Stored records
==============================

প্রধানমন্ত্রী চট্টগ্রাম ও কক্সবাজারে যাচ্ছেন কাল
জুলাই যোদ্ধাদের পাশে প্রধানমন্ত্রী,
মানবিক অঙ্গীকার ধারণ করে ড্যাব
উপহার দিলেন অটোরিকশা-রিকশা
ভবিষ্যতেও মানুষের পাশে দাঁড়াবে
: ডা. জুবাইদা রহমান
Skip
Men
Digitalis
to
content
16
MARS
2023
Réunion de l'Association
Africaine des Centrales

==============================

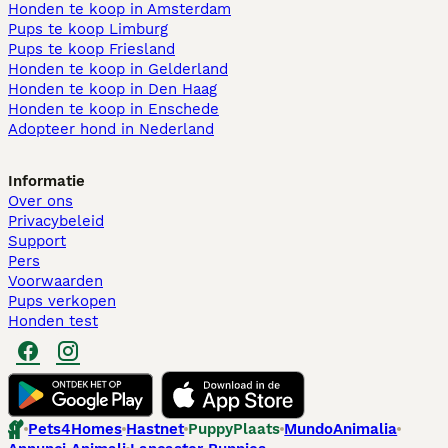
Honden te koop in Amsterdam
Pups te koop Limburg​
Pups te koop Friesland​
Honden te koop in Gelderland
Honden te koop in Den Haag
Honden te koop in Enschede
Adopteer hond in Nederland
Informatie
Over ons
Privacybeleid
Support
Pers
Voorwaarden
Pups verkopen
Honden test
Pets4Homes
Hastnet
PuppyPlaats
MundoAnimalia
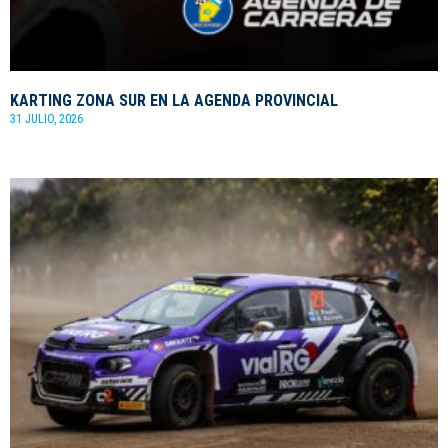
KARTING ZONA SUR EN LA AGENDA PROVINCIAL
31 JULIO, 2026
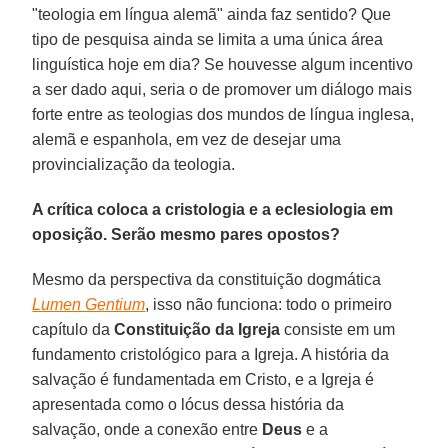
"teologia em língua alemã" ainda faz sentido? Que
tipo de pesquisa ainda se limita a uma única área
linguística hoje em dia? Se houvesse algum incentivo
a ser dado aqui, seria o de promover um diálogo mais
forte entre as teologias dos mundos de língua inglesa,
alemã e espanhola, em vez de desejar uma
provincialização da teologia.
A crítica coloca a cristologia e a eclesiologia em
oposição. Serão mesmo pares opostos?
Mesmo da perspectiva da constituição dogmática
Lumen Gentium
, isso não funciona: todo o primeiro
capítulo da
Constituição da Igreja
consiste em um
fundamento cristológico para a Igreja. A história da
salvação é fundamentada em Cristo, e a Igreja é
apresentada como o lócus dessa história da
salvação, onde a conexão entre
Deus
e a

==============================

* AIM OF THE EXERCISE *
Copy exactly the lines of the entries above from the one containing "KARTING ZONA SUR EN LA AGENDA PROVINCIAL" through the one containing "A crítica coloca". Both end lines count; pictures do not.

* SOLUTION FOR THIS EXERCISE *
KARTING ZONA SUR EN LA AGENDA PROVINCIAL
31 JULIO, 2026
"teologia em língua alemã" ainda faz sentido? Que
tipo de pesquisa ainda se limita a uma única área
linguística hoje em dia? Se houvesse algum incentivo
a ser dado aqui, seria o de promover um diálogo mais
forte entre as teologias dos mundos de língua inglesa,
alemã e espanhola, em vez de desejar uma
provincialização da teologia.
A crítica coloca a cristologia e a eclesiologia em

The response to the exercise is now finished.